When I need to buy fruits and vegetables, I get them from The Goose, the family-owned grocery store, who gets them from local growers. When I decide to buy ice cream to do a classroom demo, I buy pints of Whidbey Island Ice Cream with flavors I’ve never tried before, like licorice or ginger snap or Cho-Chardonnay. I do well when my island neighbors do well, just as my brain cells do well when my body cells do well, and vice-versa.
And what are the benefits of becoming a Superorganism. Well, I guessing you can think of a few on your own. I’ll just tell you what E. O. Wilson and Bert Hoelldobler, prize-winning leaders in Superorganism Theory claim a major benefit to be: The growth and spread of The Greenbeard Gene. You remember, that’s the gene scientists believe is most responsible for the cultivation of our generous hearts. It’s also the gene that might ultimately save the super-Superorganism known as … the Human Race.
~~ Experimental Results from Last Week ~~
So, last week I asked for $1.99 as payment for my research, writing and editing efforts with this blog. In part it was an experiment in observing the crazy-wild thoughts our brains secrete without us being able to consciously do much in response to the secretion process.

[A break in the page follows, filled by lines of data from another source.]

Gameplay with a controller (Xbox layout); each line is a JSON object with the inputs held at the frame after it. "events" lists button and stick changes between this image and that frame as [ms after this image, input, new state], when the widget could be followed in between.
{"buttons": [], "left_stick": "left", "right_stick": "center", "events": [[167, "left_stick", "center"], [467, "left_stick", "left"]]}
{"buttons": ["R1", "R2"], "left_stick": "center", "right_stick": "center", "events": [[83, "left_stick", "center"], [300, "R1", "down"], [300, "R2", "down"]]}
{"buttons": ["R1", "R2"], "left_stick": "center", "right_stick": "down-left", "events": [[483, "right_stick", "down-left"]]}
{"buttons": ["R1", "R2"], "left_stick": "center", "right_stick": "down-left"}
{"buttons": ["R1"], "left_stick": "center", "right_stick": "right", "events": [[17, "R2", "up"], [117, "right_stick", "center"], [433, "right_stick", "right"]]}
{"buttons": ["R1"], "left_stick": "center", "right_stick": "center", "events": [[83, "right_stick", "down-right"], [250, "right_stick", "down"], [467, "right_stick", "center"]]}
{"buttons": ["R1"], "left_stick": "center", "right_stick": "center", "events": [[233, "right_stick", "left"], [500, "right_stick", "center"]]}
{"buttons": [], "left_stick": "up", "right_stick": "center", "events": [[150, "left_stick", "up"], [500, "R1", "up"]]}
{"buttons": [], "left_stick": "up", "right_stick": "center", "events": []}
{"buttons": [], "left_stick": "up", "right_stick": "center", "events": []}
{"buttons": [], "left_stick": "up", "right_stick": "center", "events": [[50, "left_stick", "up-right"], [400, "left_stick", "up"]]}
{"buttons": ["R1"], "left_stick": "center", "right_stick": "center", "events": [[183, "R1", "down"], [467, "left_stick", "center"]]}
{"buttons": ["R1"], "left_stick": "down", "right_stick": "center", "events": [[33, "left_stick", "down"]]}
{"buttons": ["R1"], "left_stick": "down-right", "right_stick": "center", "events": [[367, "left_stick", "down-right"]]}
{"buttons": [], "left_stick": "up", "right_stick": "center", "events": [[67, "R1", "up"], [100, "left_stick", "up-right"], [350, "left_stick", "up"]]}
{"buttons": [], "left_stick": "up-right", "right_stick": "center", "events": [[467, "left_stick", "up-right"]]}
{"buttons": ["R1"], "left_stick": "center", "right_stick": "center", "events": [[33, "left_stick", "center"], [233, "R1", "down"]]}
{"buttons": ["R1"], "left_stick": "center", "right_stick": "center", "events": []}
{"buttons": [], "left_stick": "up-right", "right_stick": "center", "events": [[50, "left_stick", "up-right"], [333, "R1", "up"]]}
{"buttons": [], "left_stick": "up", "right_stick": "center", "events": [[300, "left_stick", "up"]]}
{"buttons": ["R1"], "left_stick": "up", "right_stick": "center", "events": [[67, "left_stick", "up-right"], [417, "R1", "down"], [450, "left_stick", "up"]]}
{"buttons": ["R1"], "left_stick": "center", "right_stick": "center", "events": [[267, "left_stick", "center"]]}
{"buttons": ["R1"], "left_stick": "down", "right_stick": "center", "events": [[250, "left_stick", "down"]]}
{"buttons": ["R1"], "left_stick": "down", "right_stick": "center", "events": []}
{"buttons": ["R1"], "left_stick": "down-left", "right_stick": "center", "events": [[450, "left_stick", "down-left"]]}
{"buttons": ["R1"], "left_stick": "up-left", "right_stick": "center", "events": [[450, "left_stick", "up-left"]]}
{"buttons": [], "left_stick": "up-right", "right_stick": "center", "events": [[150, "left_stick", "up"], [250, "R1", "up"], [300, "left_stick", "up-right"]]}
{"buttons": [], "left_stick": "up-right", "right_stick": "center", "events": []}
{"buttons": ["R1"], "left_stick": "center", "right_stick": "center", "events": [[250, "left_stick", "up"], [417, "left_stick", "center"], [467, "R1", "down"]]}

Here’s a breakdown of the results from last week’s experiment:
Total Mailing List / RSS Feed Subscribers: 412,100
Readers Who Paid the $1.99: 5,700
Contributions by People I Know Personally: 2,100
People Who Asked for Their Money Back: O
Total Revenue Raised: $16,200*
Here’s a question for those of you who elected not to participate last week. I ask it in all sincerity and hope you might find some value in answering it: If the blog isn’t worth spending $1.99 on, might the time of your life genuinely be better spent not reading it at all? Wouldn’t yours be a better life if its time was spent on free things that you WOULD spend $1.99 on? This is a sincere question intended to invite you to authentically ask and answer The Two Perilous Questions. Just because you get something for free, doesn’t mean it doesn’t cost you the time you might invest in something that calls more deeply and profoundly to your heart. If you think about it that way, $1.99 turns out to actually be a high price to pay even for something free.
*A number of people contributed more than the $1.99
P.S. I’m kidding about those experiment numbers. Don’t let Wild Mind run wild. A guy can dream, can’t he? Take the two zeroes off the ends of each number and you’ll have the actual, real tally.